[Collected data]

........

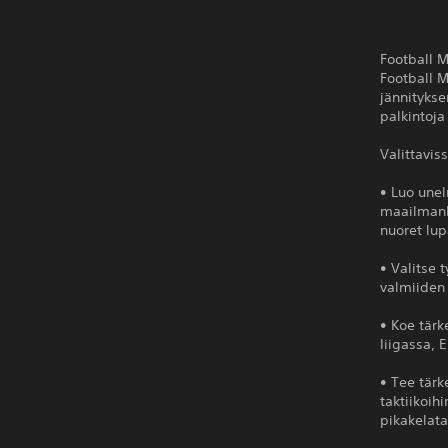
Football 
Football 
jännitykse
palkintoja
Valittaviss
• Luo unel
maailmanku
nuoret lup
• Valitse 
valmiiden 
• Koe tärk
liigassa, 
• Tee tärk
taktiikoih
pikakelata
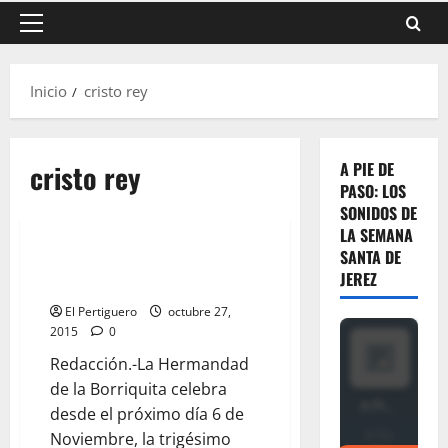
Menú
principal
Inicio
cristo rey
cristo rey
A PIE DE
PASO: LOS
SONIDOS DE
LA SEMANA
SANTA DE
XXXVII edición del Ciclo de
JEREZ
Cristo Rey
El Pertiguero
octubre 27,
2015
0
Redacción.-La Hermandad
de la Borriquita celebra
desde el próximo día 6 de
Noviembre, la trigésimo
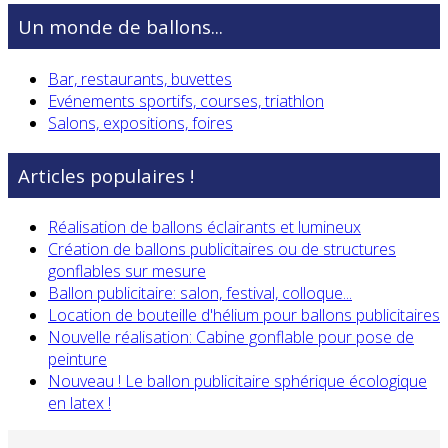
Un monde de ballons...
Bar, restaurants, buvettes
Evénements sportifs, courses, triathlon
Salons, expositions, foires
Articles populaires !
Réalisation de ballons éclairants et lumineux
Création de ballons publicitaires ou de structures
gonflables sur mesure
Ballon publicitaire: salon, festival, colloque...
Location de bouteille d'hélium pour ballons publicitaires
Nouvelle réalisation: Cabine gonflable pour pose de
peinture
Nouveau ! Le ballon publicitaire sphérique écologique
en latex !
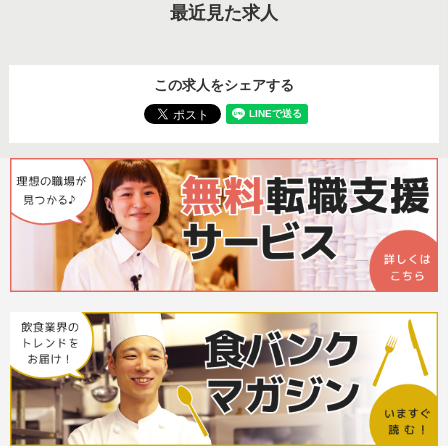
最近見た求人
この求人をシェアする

........

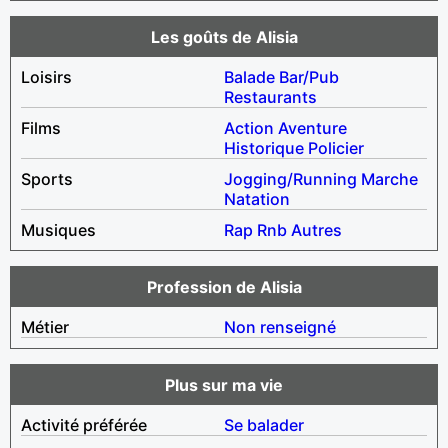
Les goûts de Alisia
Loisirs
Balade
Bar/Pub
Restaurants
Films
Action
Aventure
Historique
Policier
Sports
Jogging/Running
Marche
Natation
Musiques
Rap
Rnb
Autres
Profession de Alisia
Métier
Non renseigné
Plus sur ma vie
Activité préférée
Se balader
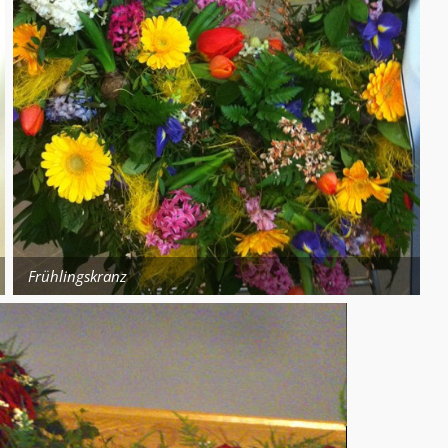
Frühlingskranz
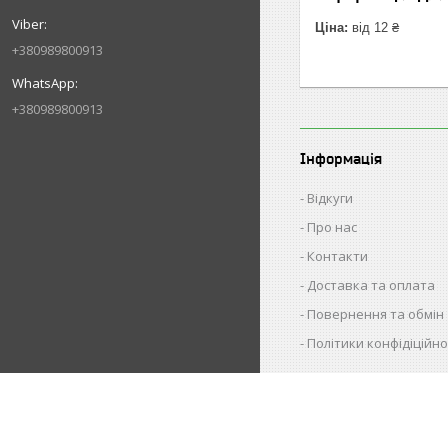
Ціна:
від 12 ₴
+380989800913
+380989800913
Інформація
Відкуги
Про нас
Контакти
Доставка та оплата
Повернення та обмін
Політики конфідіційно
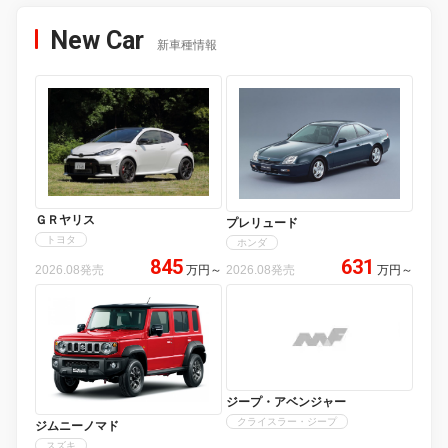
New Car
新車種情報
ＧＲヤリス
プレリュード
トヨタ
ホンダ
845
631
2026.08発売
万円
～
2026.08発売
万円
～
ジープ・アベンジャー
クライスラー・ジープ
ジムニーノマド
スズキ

........

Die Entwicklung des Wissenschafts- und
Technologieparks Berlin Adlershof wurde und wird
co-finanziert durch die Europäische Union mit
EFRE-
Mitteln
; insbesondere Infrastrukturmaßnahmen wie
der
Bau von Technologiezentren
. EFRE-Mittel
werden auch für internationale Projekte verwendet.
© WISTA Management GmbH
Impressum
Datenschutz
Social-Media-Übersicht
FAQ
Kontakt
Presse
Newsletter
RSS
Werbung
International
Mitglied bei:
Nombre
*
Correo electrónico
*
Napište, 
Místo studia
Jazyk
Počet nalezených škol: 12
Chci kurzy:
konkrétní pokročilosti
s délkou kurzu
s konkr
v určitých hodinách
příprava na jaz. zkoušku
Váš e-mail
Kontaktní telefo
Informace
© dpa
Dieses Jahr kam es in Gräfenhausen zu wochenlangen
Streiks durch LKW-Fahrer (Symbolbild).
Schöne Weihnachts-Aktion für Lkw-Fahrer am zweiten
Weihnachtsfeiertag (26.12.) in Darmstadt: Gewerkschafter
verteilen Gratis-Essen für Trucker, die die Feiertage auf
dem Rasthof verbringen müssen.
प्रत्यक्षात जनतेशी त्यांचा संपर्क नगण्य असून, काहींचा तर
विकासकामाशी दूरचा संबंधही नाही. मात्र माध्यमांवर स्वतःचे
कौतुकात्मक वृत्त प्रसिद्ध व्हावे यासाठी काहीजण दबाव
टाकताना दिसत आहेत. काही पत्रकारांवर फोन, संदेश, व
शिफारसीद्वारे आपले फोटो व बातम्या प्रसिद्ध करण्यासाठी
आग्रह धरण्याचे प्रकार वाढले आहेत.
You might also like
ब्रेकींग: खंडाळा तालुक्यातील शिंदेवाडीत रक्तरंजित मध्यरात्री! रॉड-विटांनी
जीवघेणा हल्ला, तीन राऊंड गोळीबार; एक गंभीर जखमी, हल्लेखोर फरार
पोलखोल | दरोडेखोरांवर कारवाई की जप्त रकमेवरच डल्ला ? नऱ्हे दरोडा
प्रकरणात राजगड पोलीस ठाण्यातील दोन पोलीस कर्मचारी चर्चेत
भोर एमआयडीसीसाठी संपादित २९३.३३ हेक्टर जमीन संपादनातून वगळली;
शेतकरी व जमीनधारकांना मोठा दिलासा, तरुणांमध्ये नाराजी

........

• Problem requirements:
Please output, exactly as written, the lines above from the one holding "XXXVII edición del Ciclo de" through the one holding "Bar, restaurants, buvettes", both included, with the pictures omitted.

• Answer to the problem:
XXXVII edición del Ciclo de
JEREZ
Cristo Rey
El Pertiguero
octubre 27,
2015
0
Redacción.-La Hermandad
de la Borriquita celebra
desde el próximo día 6 de
Noviembre, la trigésimo
Un monde de ballons...
Bar, restaurants, buvettes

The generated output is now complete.